Ozzi Sulaiman S, Sekjen Majelis Pers |
NEWSGEMAJAKARTA.COM, Jakarta - Berbagai kebijakan dewan pers
yang tidak sejalan dengan kemerdekaan pers telah membawa perubahan pers
Indonesia terkatung – katung, sehingga muncul kekuatan diluar dari konteks
product etika dan tidak berfungsinya UU Pers 40/1999, meski dikatakannya, bahwa
UU Pers yang dirancang oleh Majelis Pers Independent bersama 27 organisasi pers
Nasional saat itu masih terdapat banyak kekurangan.
Demikian
ungkap Ozzi Sulaiman S, selaku Sekjen Majelis Pers melalui siaran pers nya
dikantor Sekretariat Bersama Majelis Pers, Jl.Kebon Sirih Gedung Dewan Pers
Lt.5 di Jakarta, Senin (13/11), yang didampingi para ketua maupun utusan dari
para organisasi pers lainnya, yakni; KWRI, AWDI, FPII, KO-WAPPI, MPN, Serikat
Pewarta, PERWAPI, IWARI, KEWADI, AWI, AWPI, PWRI, PKWRI, SPRI, IMOJI, AKRINDO.
Dikatakan Ozzi, dalam satu minggu,
tindak kekerasan terhadap wartawan terus terjadi. Setelah Dewan Pers
membelenggu fungsi jurnalis dengan berbagai bentuk selebaran pengumuman di
institusi kepolisian, maupun di pemerintahan tentang ‘Media – media yang tidak
masuk verifikasi dewan pers tidak diperkenan mengikuti kegiatan’ hal ini
mendorong protes keras dari berbagai media, organisasi pers maupun insan pers
se Indonesia.

**Petunjuk Tugas a:** Ekstrak dari baris data, tanpa mengubah apa pun, bagian mulai dari baris yang memuat "para quien lee" hingga baris yang memuat "es algo que". Kedua baris ujung itu ikut disertakan.

[Entri data hasil ekstraksi]
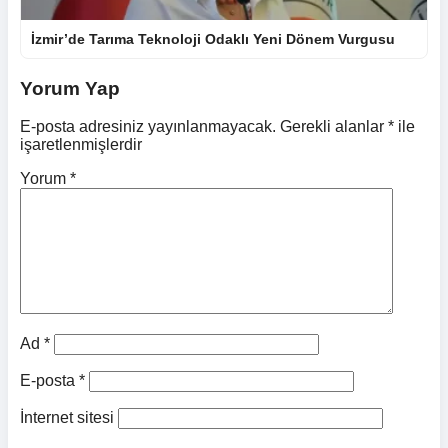
İzmir’de Tarıma Teknoloji Odaklı Yeni Dönem Vurgusu
Yorum Yap
E-posta adresiniz yayınlanmayacak.
Gerekli alanlar
*
ile
işaretlenmişlerdir
Yorum
*
Ad
*
E-posta
*
İnternet sitesi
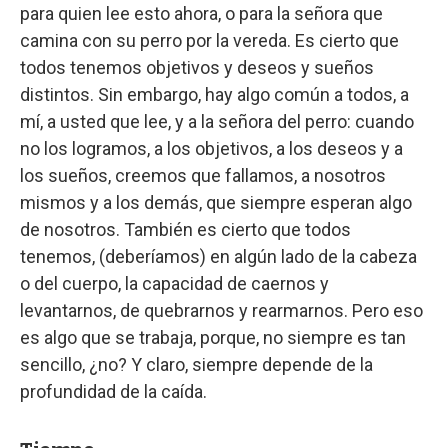
para quien lee esto ahora, o para la señora que
camina con su perro por la vereda. Es cierto que
todos tenemos objetivos y deseos y sueños
distintos. Sin embargo, hay algo común a todos, a
mí, a usted que lee, y a la señora del perro: cuando
no los logramos, a los objetivos, a los deseos y a
los sueños, creemos que fallamos, a nosotros
mismos y a los demás, que siempre esperan algo
de nosotros. También es cierto que todos
tenemos, (deberíamos) en algún lado de la cabeza
o del cuerpo, la capacidad de caernos y
levantarnos, de quebrarnos y rearmarnos. Pero eso
es algo que se trabaja, porque, no siempre es tan
sencillo, ¿no? Y claro, siempre depende de la
profundidad de la caída.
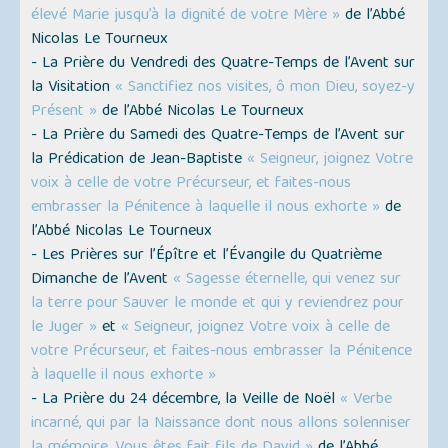
élevé Marie jusqu’à la dignité de votre Mère »
de l’Abbé
Nicolas Le Tourneux
- La Prière du Vendredi des Quatre-Temps de l’Avent sur
la Visitation
« Sanctifiez nos visites, ô mon Dieu, soyez-y
Présent »
de l’Abbé Nicolas Le Tourneux
- La Prière du Samedi des Quatre-Temps de l’Avent sur
la Prédication de Jean-Baptiste
« Seigneur, joignez Votre
voix à celle de votre Précurseur, et faites-nous
embrasser la Pénitence à laquelle il nous exhorte »
de
l’Abbé Nicolas Le Tourneux
- Les Prières sur l’Épître et l’Évangile du Quatrième
Dimanche de l’Avent
« Sagesse éternelle, qui venez sur
la terre pour Sauver le monde et qui y reviendrez pour
le Juger »
et
« Seigneur, joignez Votre voix à celle de
votre Précurseur, et faites-nous embrasser la Pénitence
à laquelle il nous exhorte »
- La Prière du 24 décembre, la Veille de Noël
« Verbe
incarné, qui par la Naissance dont nous allons solenniser
la mémoire, Vous êtes fait fils de David »
de l’Abbé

**Petunjuk Tugas b:** Salin persis dari teks tentang kebijakan Dewan Pers bagian yang berawal dari "Dikatakan Ozzi, dalam" sampai dengan "se Indonesia.".

**Jawaban a:**
para quien lee esto ahora, o para la señora que
camina con su perro por la vereda. Es cierto que
todos tenemos objetivos y deseos y sueños
distintos. Sin embargo, hay algo común a todos, a
mí, a usted que lee, y a la señora del perro: cuando
no los logramos, a los objetivos, a los deseos y a
los sueños, creemos que fallamos, a nosotros
mismos y a los demás, que siempre esperan algo
de nosotros. También es cierto que todos
tenemos, (deberíamos) en algún lado de la cabeza
o del cuerpo, la capacidad de caernos y
levantarnos, de quebrarnos y rearmarnos. Pero eso
es algo que se trabaja, porque, no siempre es tan

**Jawaban b:**
Dikatakan Ozzi, dalam satu minggu,
tindak kekerasan terhadap wartawan terus terjadi. Setelah Dewan Pers
membelenggu fungsi jurnalis dengan berbagai bentuk selebaran pengumuman di
institusi kepolisian, maupun di pemerintahan tentang ‘Media – media yang tidak
masuk verifikasi dewan pers tidak diperkenan mengikuti kegiatan’ hal ini
mendorong protes keras dari berbagai media, organisasi pers maupun insan pers
se Indonesia.